From THE LOCAL (Germany):
David Berger, 42, a grammar school teacher and expert on the influential medieval philosopher Thomas Aquinas, told the daily Frankfurter Rundschau in April that he was a homosexual. Now, the same paper has reported that the academy head, who is a member of the ultra-conservative Church group Opus Dei, has banned him from teaching at the academy.
Berger’s position on “a point of Church teaching” made it impossible for him to continue, academy president Lluis Clavell wrote in a letter of dismissal. Clavell wrote that he had learnt of Berger’s admission with “deep pain” and dismay.
When Berger came out in April, he accused the Catholic Church of having a “hypocritical, bigoted” position on homosexuality, and complained of a “growth in the homophobic tendencies within Catholicism.”
I think the phrase "bleeding fascist" would be more exact in this instance.
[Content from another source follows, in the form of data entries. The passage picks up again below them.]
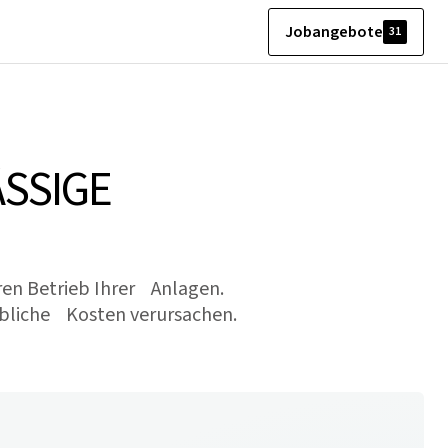
Jobangebote
31
SSIGE
eren Betrieb Ihrer Anlagen.
ebliche Kosten verursachen.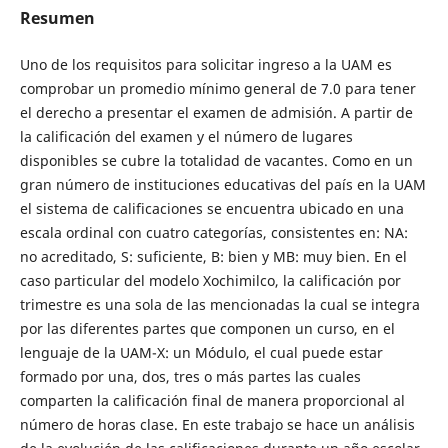
Resumen
Uno de los requisitos para solicitar ingreso a la UAM es
comprobar un promedio mínimo general de 7.0 para tener
el derecho a presentar el examen de admisión. A partir de
la calificación del examen y el número de lugares
disponibles se cubre la totalidad de vacantes. Como en un
gran número de instituciones educativas del país en la UAM
el sistema de calificaciones se encuentra ubicado en una
escala ordinal con cuatro categorías, consistentes en: NA:
no acreditado, S: suficiente, B: bien y MB: muy bien. En el
caso particular del modelo Xochimilco, la calificación por
trimestre es una sola de las mencionadas la cual se integra
por las diferentes partes que componen un curso, en el
lenguaje de la UAM-X: un Módulo, el cual puede estar
formado por una, dos, tres o más partes las cuales
comparten la calificación final de manera proporcional al
número de horas clase. En este trabajo se hace un análisis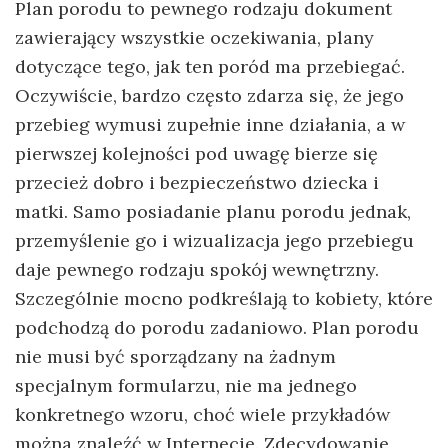
Plan porodu to pewnego rodzaju dokument
zawierający wszystkie oczekiwania, plany
dotyczące tego, jak ten poród ma przebiegać.
Oczywiście, bardzo często zdarza się, że jego
przebieg wymusi zupełnie inne działania, a w
pierwszej kolejności pod uwagę bierze się
przecież dobro i bezpieczeństwo dziecka i
matki. Samo posiadanie planu porodu jednak,
przemyślenie go i wizualizacja jego przebiegu
daje pewnego rodzaju spokój wewnętrzny.
Szczególnie mocno podkreślają to kobiety, które
podchodzą do porodu zadaniowo. Plan porodu
nie musi być sporządzany na żadnym
specjalnym formularzu, nie ma jednego
konkretnego wzoru, choć wiele przykładów
można znaleźć w Internecie. Zdecydowanie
Thank God for the Swedes...
From THE LOCAL (Sweden):
Transgender people need more protection, the Liberal Party has announced, adding it proposes that the hate crime law be clarified so that it is clear that it also applies to this group,
"It is always important that the law be as specific as possible," Integration and Gender Equality Minister Nyamko Sabuni told Ekot. "It is also important to note that there is a group in our society who are neither bi- nor homosexual, but have a different gender identity than the one we believe that they have."
The Swedish Federation for Lesbian Gay, Bisexual and Transgender Rights (Riksförbundet för homosexuellas, bisexuellas och transpersoners rättigheter, RFSL) has long demanded that transgendered people, or people with other gender identities, should be mentioned in hate crime law.
"We fear that transgender people fall through the cracks because the individual courts are not as familiar with the law's preparatory work and miss that the section on hate crimes can be used for transgender people," said RFSL chairwoman Ulrika Westerlund.